(Records to use begins)

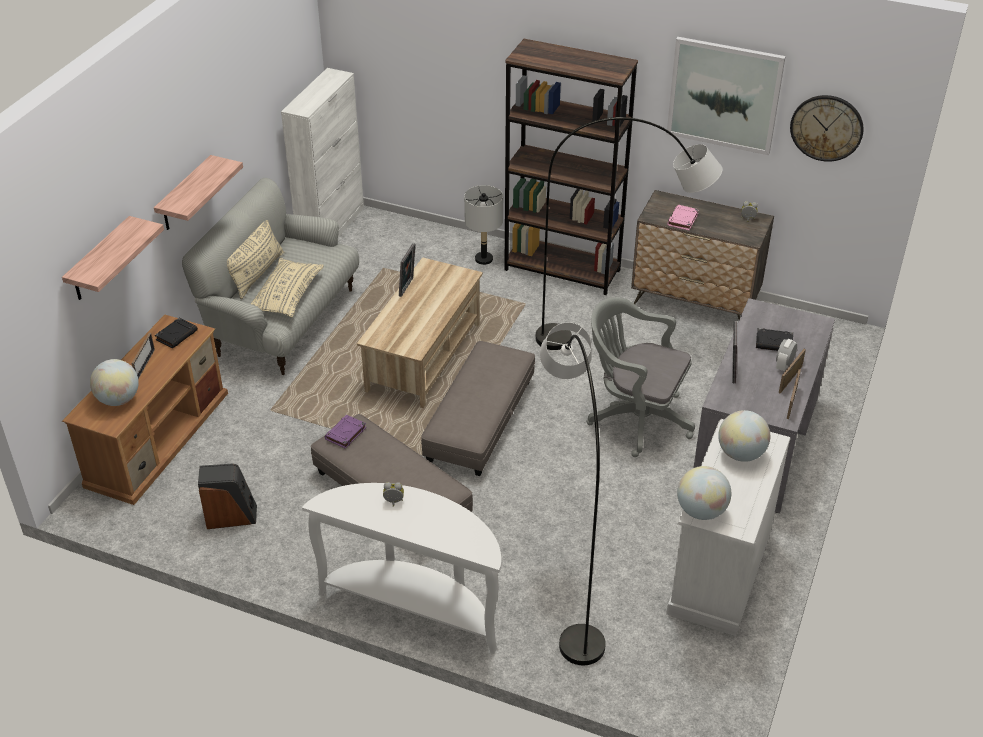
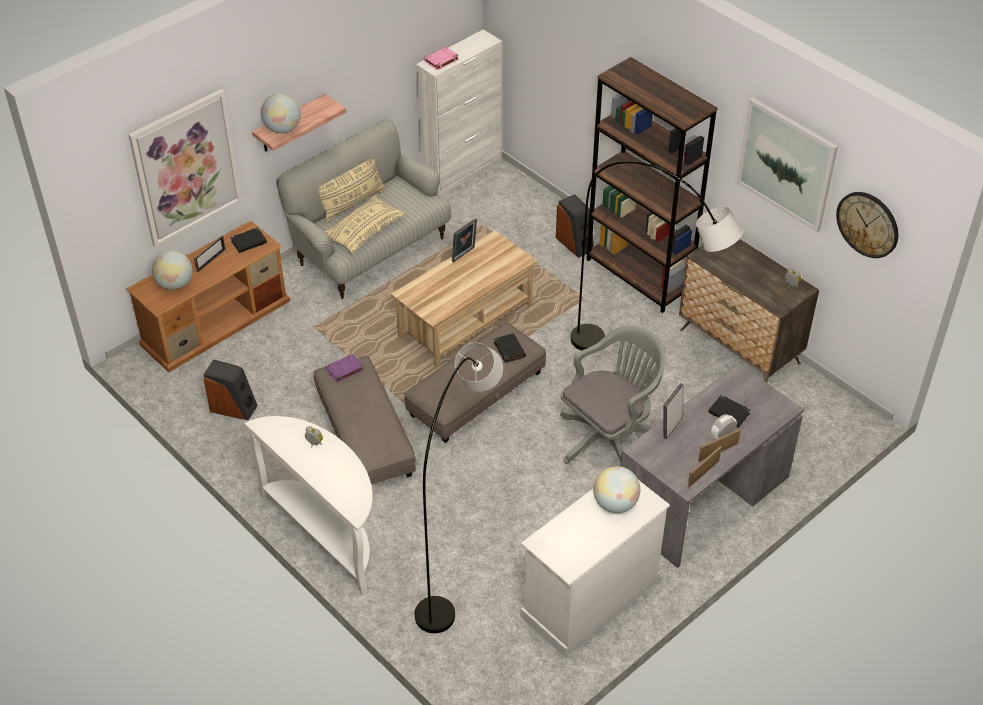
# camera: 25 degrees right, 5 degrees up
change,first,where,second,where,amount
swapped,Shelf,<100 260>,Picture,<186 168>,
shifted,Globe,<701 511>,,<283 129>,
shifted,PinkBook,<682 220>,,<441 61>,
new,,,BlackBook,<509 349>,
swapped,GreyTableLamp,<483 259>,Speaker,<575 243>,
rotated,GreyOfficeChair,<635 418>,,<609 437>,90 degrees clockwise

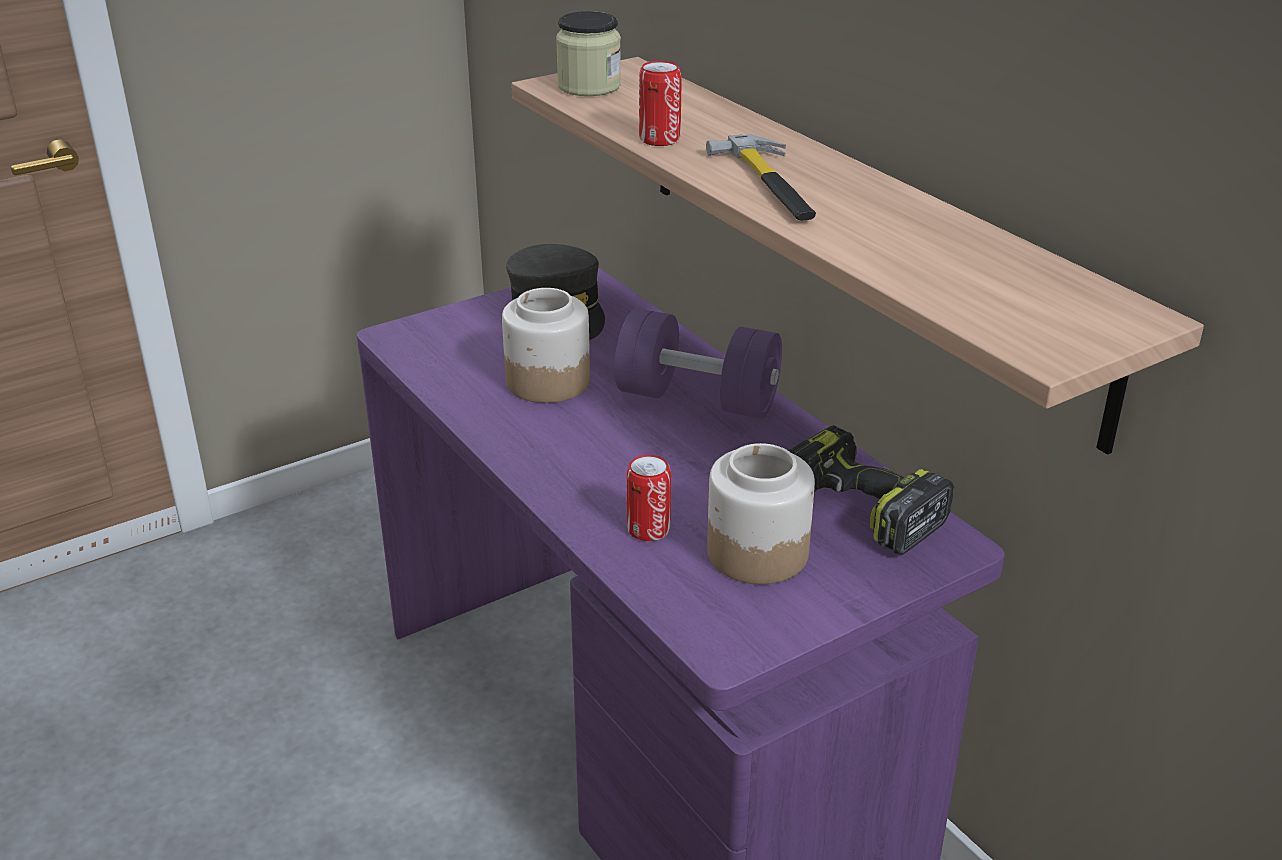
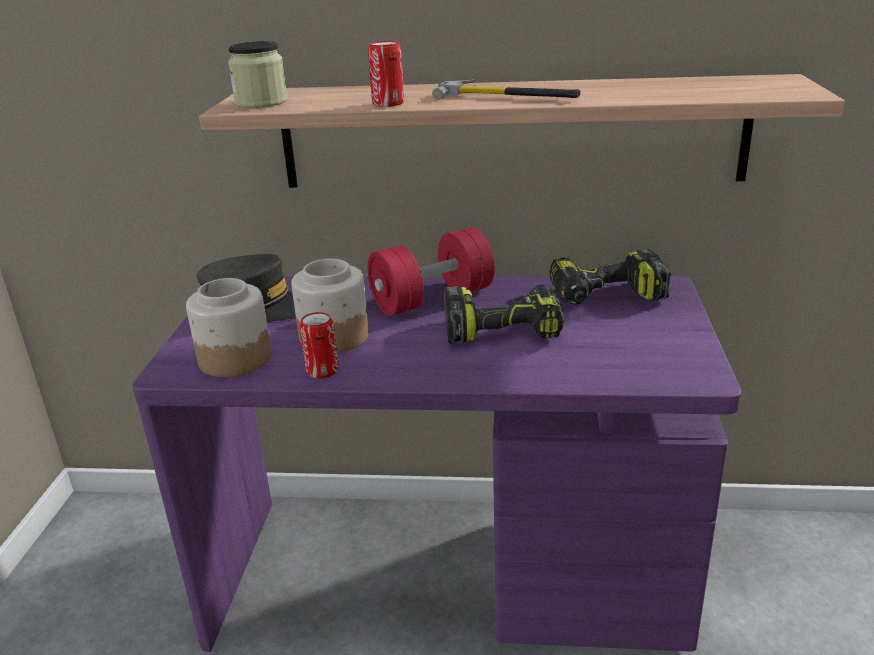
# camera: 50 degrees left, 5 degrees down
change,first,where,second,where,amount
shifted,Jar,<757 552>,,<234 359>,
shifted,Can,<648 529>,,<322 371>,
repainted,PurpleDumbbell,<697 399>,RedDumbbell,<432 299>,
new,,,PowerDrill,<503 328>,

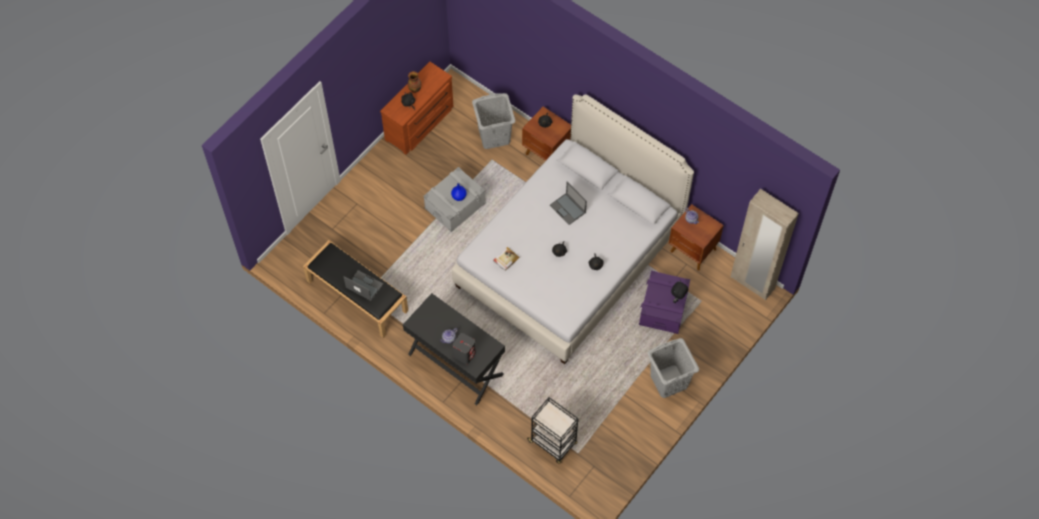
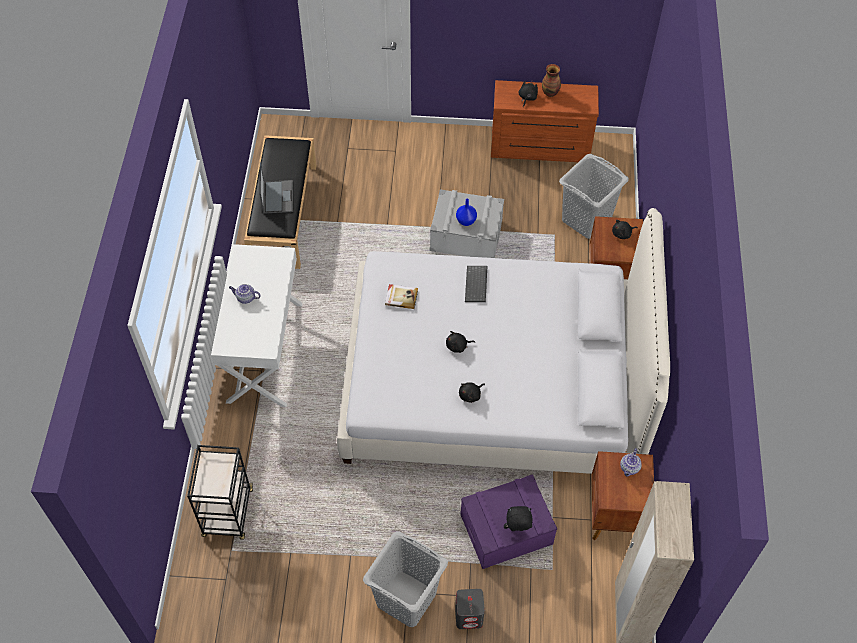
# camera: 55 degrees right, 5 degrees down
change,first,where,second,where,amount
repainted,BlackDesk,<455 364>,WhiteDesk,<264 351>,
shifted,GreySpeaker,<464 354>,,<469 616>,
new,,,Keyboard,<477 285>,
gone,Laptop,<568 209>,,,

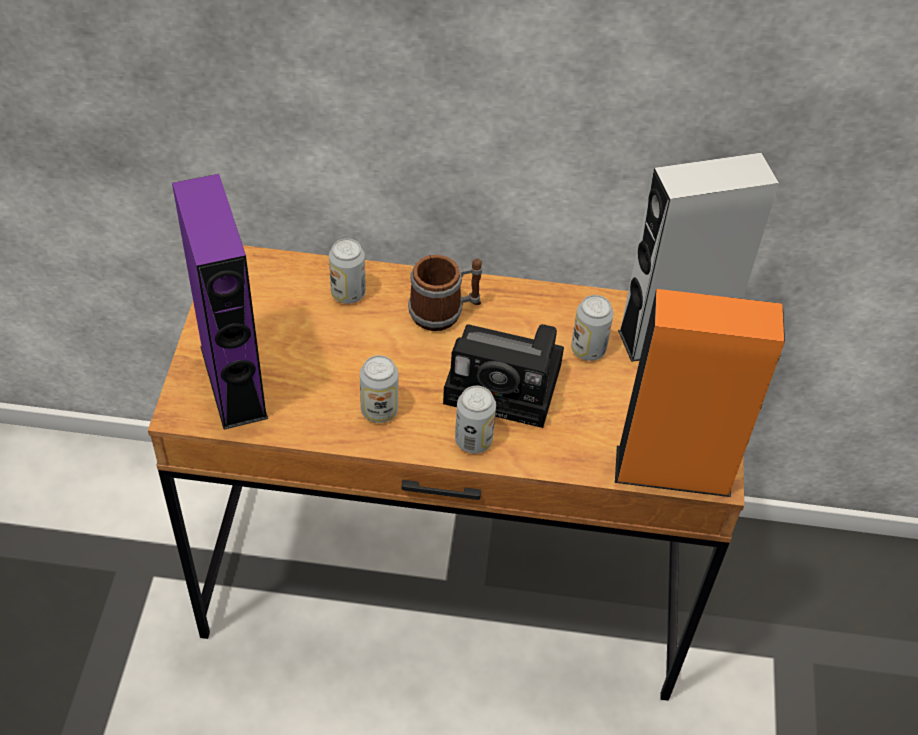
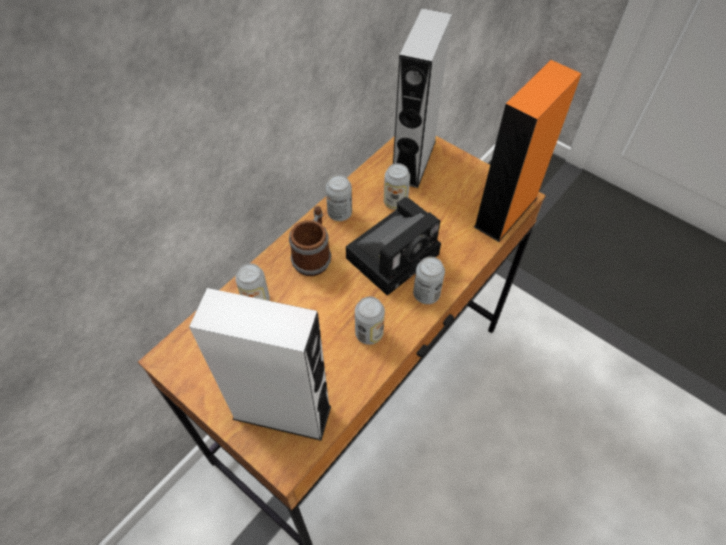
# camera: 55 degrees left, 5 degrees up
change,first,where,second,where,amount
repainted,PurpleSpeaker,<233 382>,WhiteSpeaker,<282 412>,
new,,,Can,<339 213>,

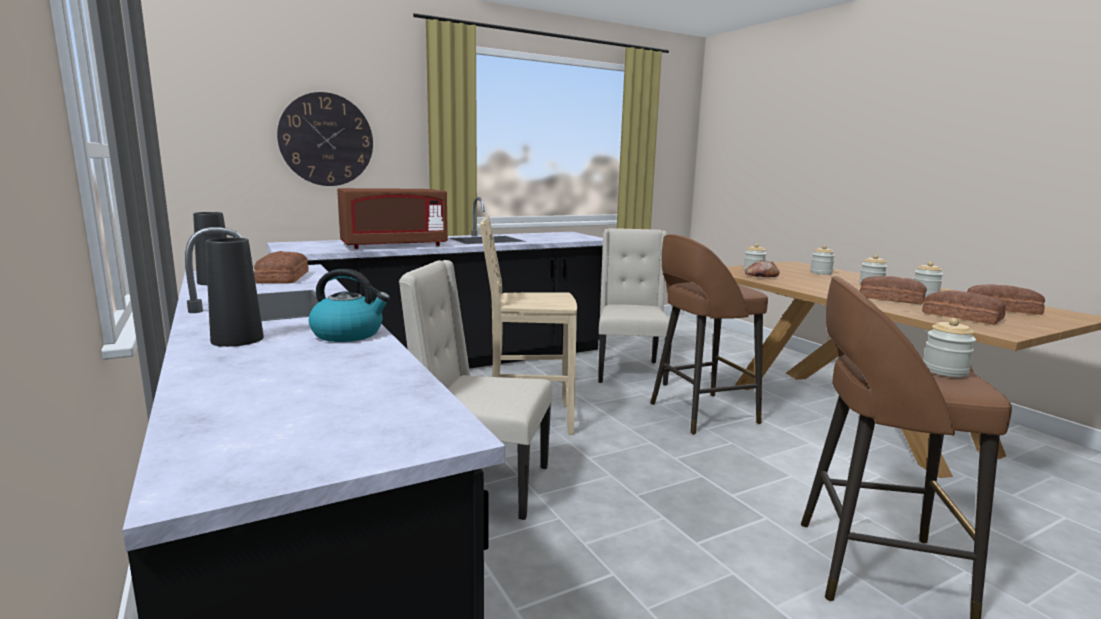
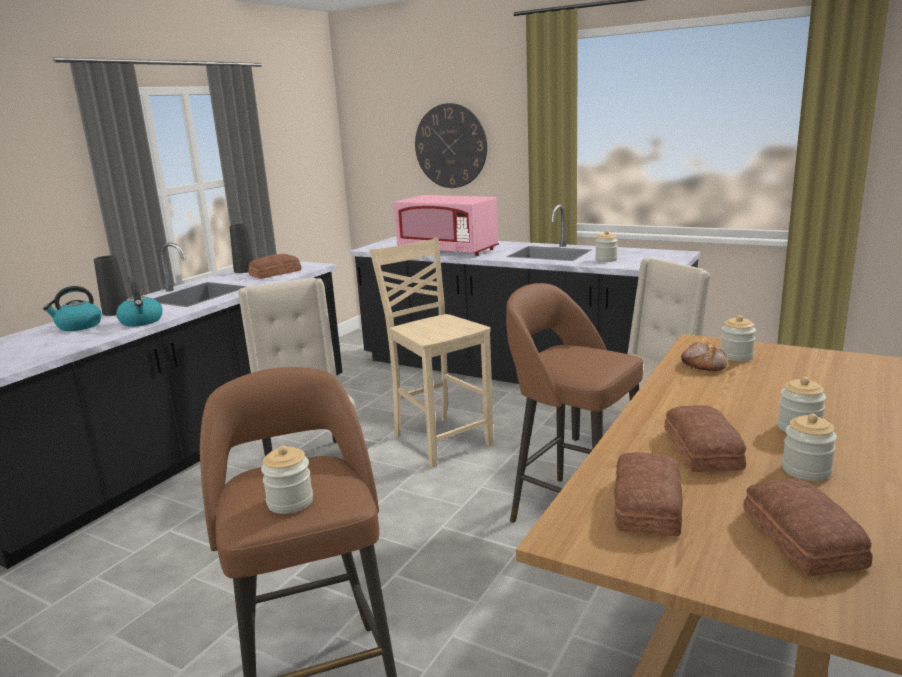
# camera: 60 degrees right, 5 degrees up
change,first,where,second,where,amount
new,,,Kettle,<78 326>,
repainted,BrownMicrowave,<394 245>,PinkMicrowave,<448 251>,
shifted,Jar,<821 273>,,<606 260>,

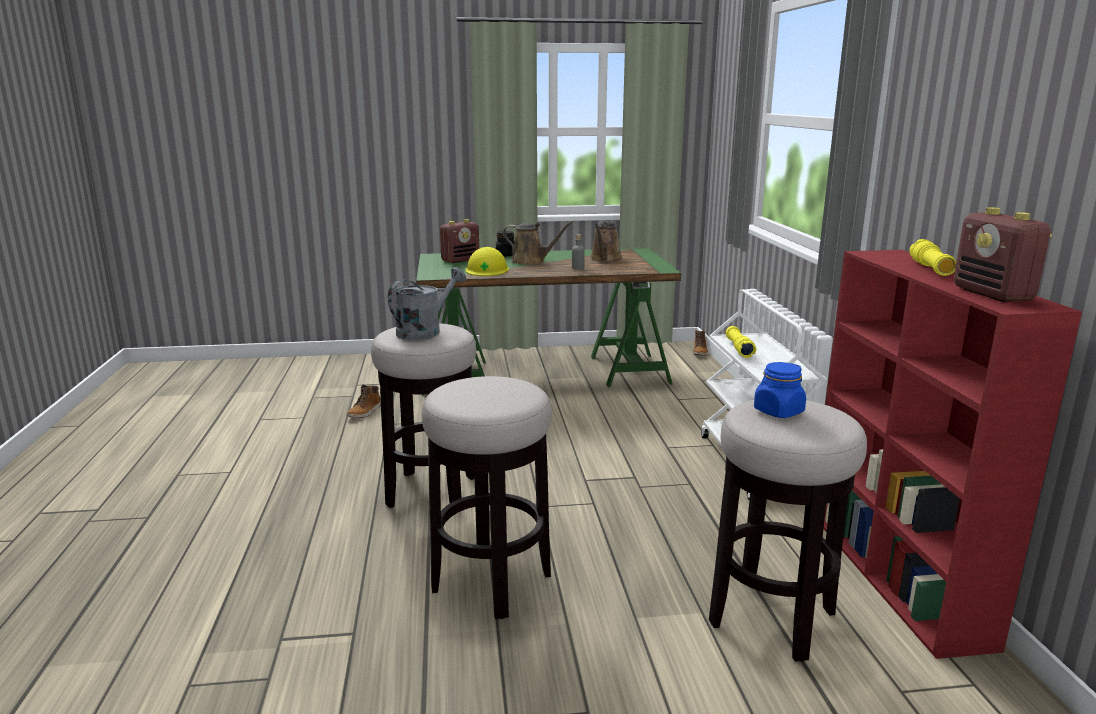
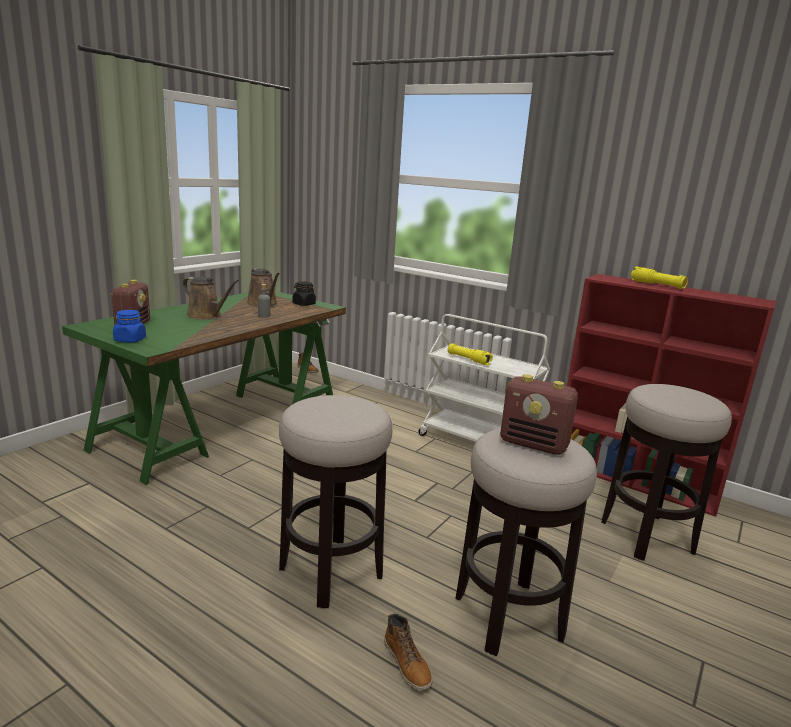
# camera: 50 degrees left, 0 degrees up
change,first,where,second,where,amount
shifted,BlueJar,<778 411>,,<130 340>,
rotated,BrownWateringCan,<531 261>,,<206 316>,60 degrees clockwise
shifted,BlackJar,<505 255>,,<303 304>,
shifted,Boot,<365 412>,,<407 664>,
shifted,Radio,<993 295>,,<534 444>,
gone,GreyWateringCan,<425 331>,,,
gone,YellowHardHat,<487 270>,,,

(Records to use ends)

__Requirement__.
Pictures are to be excluded; everything else in the records must be reproduced exactly.

__The completed task__.
# camera: 25 degrees right, 5 degrees up
change,first,where,second,where,amount
swapped,Shelf,<100 260>,Picture,<186 168>,
shifted,Globe,<701 511>,,<283 129>,
shifted,PinkBook,<682 220>,,<441 61>,
new,,,BlackBook,<509 349>,
swapped,GreyTableLamp,<483 259>,Speaker,<575 243>,
rotated,GreyOfficeChair,<635 418>,,<609 437>,90 degrees clockwise

# camera: 50 degrees left, 5 degrees down
change,first,where,second,where,amount
shifted,Jar,<757 552>,,<234 359>,
shifted,Can,<648 529>,,<322 371>,
repainted,PurpleDumbbell,<697 399>,RedDumbbell,<432 299>,
new,,,PowerDrill,<503 328>,

# camera: 55 degrees right, 5 degrees down
change,first,where,second,where,amount
repainted,BlackDesk,<455 364>,WhiteDesk,<264 351>,
shifted,GreySpeaker,<464 354>,,<469 616>,
new,,,Keyboard,<477 285>,
gone,Laptop,<568 209>,,,

# camera: 55 degrees left, 5 degrees up
change,first,where,second,where,amount
repainted,PurpleSpeaker,<233 382>,WhiteSpeaker,<282 412>,
new,,,Can,<339 213>,

# camera: 60 degrees right, 5 degrees up
change,first,where,second,where,amount
new,,,Kettle,<78 326>,
repainted,BrownMicrowave,<394 245>,PinkMicrowave,<448 251>,
shifted,Jar,<821 273>,,<606 260>,

# camera: 50 degrees left, 0 degrees up
change,first,where,second,where,amount
shifted,BlueJar,<778 411>,,<130 340>,
rotated,BrownWateringCan,<531 261>,,<206 316>,60 degrees clockwise
shifted,BlackJar,<505 255>,,<303 304>,
shifted,Boot,<365 412>,,<407 664>,
shifted,Radio,<993 295>,,<534 444>,
gone,GreyWateringCan,<425 331>,,,
gone,YellowHardHat,<487 270>,,,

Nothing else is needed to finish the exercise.